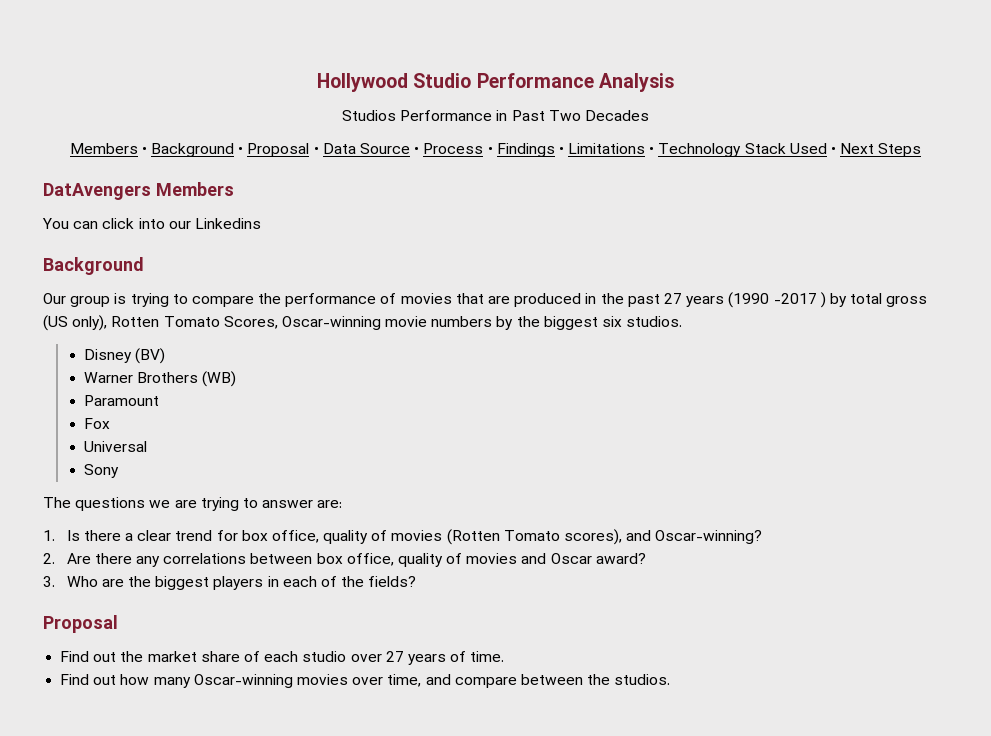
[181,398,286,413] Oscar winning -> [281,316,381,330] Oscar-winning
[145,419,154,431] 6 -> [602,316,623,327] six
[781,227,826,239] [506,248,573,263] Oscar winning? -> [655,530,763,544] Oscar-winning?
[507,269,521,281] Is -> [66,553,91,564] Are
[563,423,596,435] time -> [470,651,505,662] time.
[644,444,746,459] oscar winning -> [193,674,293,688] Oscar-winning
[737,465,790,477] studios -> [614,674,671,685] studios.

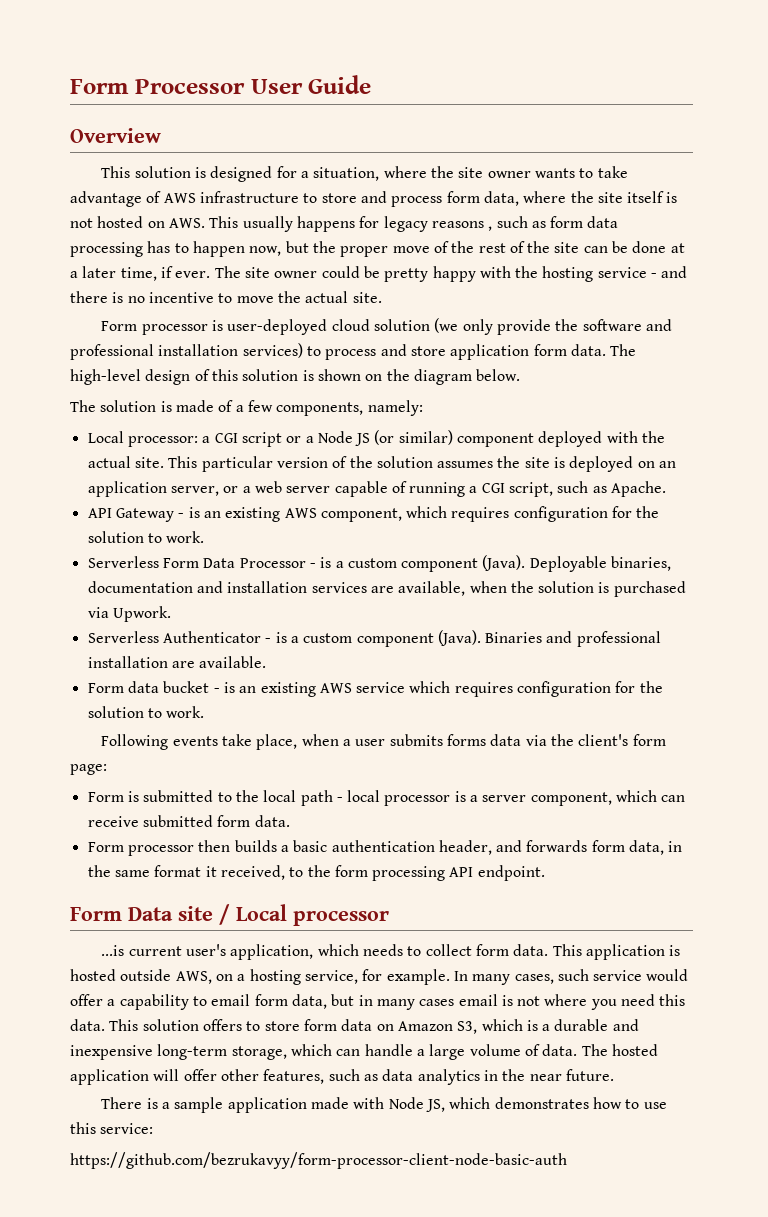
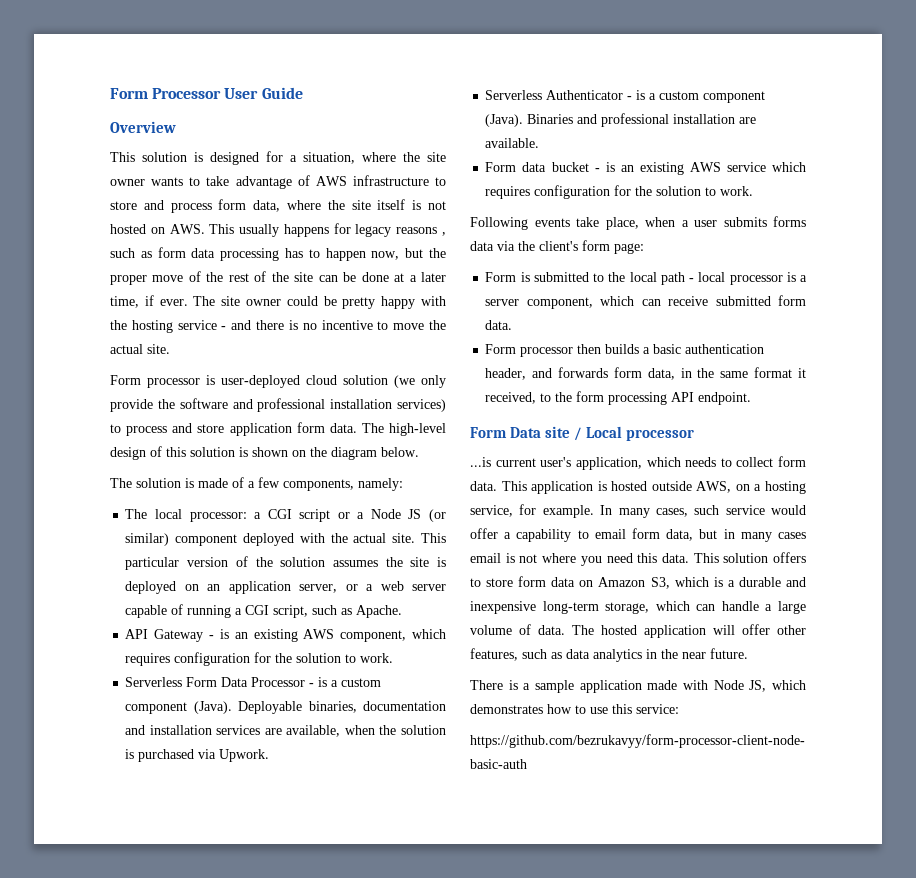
[87,431,124,443] Local -> [125,509,182,519] The local

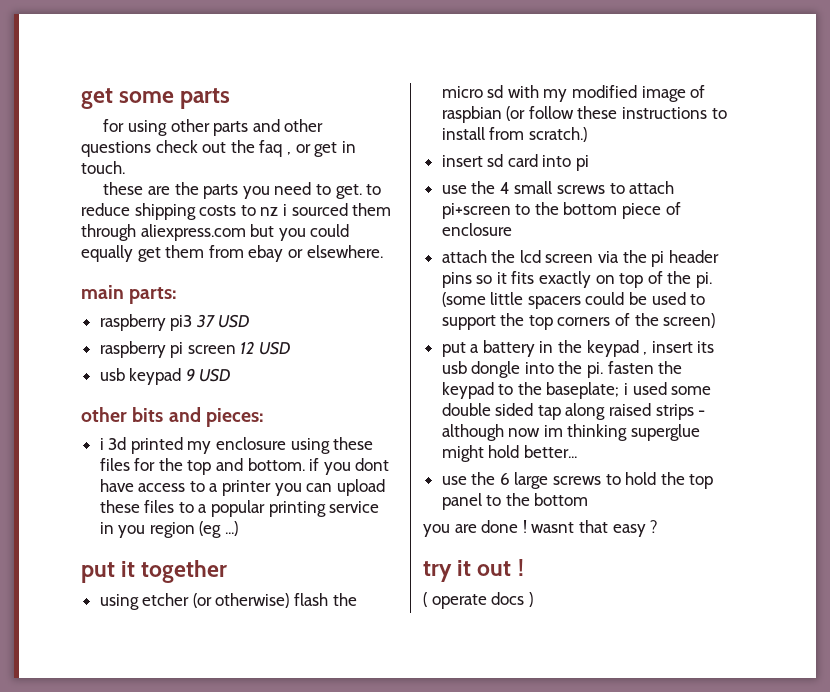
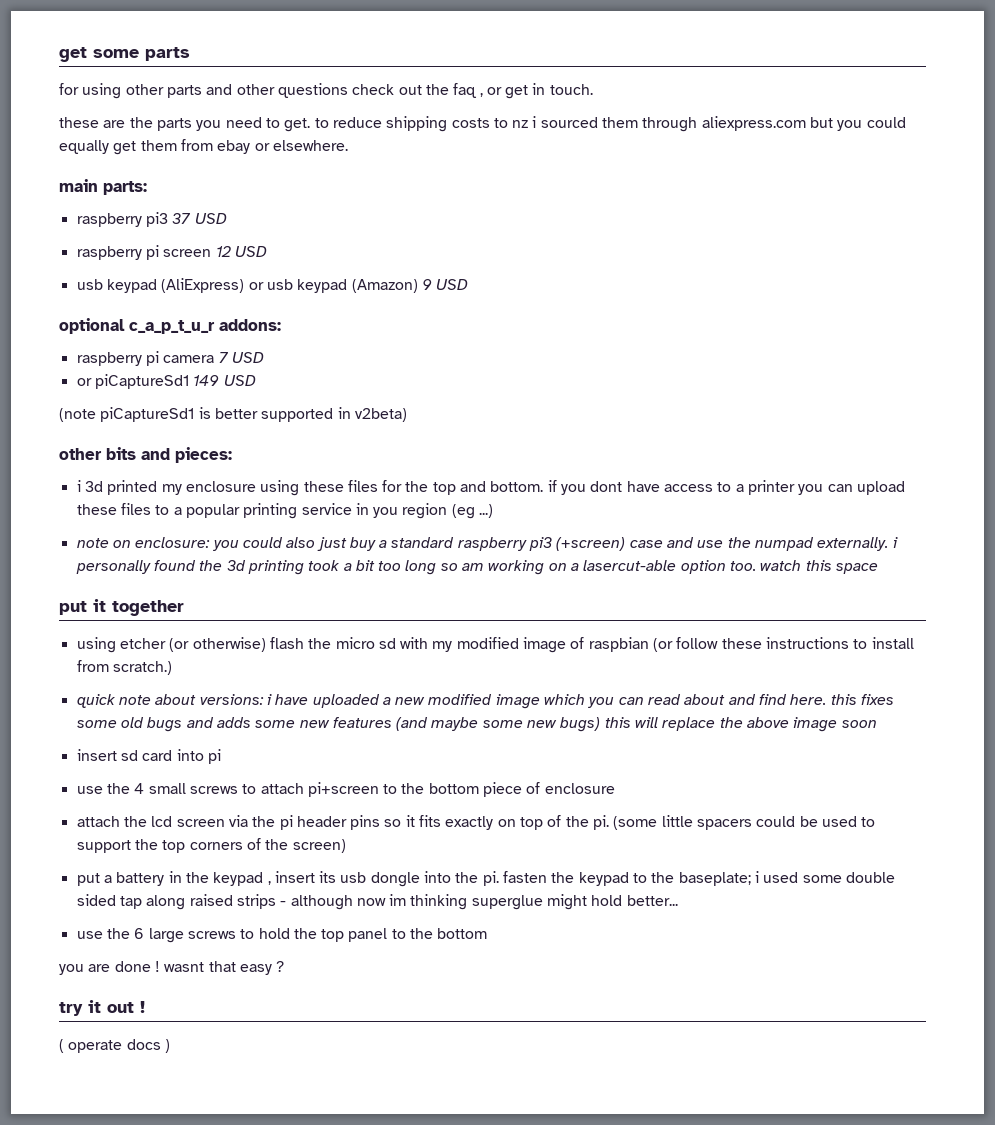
[185,368,231,382] 9 USD -> [161,278,469,293] [59,318,281,334] [76,351,264,366] [76,374,256,389] [59,407,407,422] (AliExpress) or usb keypad (Amazon) 9 USD // optional c_a_p_t_u_r addons: // raspberry pi camera 7 USD // or piCaptureSd1 149 USD // (note piCaptureSd1 is better supported in v2beta)
(239, 528) none -> [76,537,898,551] [75,560,879,575] // note on enclosure: you could also just buy a standard raspberry pi3 (+screen) case and use the numpad externally. i personally found the 3d printing took a bit too long so am working on a lasercut-able option too. watch this space
(587, 134) none -> [76,694,895,709] [76,717,877,732] // quick note about versions: i have uploaded a new modified image which you can read about and find here. this fixes some old bugs and adds some new features (and maybe some new bugs) this will replace the above image soon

> _YOUR ASSIGNMENT_
Produce an exact copy of the records above, leaving out the pictures.

> _RESPONSE_
[181,398,286,413] Oscar winning -> [281,316,381,330] Oscar-winning
[145,419,154,431] 6 -> [602,316,623,327] six
[781,227,826,239] [506,248,573,263] Oscar winning? -> [655,530,763,544] Oscar-winning?
[507,269,521,281] Is -> [66,553,91,564] Are
[563,423,596,435] time -> [470,651,505,662] time.
[644,444,746,459] oscar winning -> [193,674,293,688] Oscar-winning
[737,465,790,477] studios -> [614,674,671,685] studios.

[87,431,124,443] Local -> [125,509,182,519] The local

[185,368,231,382] 9 USD -> [161,278,469,293] [59,318,281,334] [76,351,264,366] [76,374,256,389] [59,407,407,422] (AliExpress) or usb keypad (Amazon) 9 USD // optional c_a_p_t_u_r addons: // raspberry pi camera 7 USD // or piCaptureSd1 149 USD // (note piCaptureSd1 is better supported in v2beta)
(239, 528) none -> [76,537,898,551] [75,560,879,575] // note on enclosure: you could also just buy a standard raspberry pi3 (+screen) case and use the numpad externally. i personally found the 3d printing took a bit too long so am working on a lasercut-able option too. watch this space
(587, 134) none -> [76,694,895,709] [76,717,877,732] // quick note about versions: i have uploaded a new modified image which you can read about and find here. this fixes some old bugs and adds some new features (and maybe some new bugs) this will replace the above image soon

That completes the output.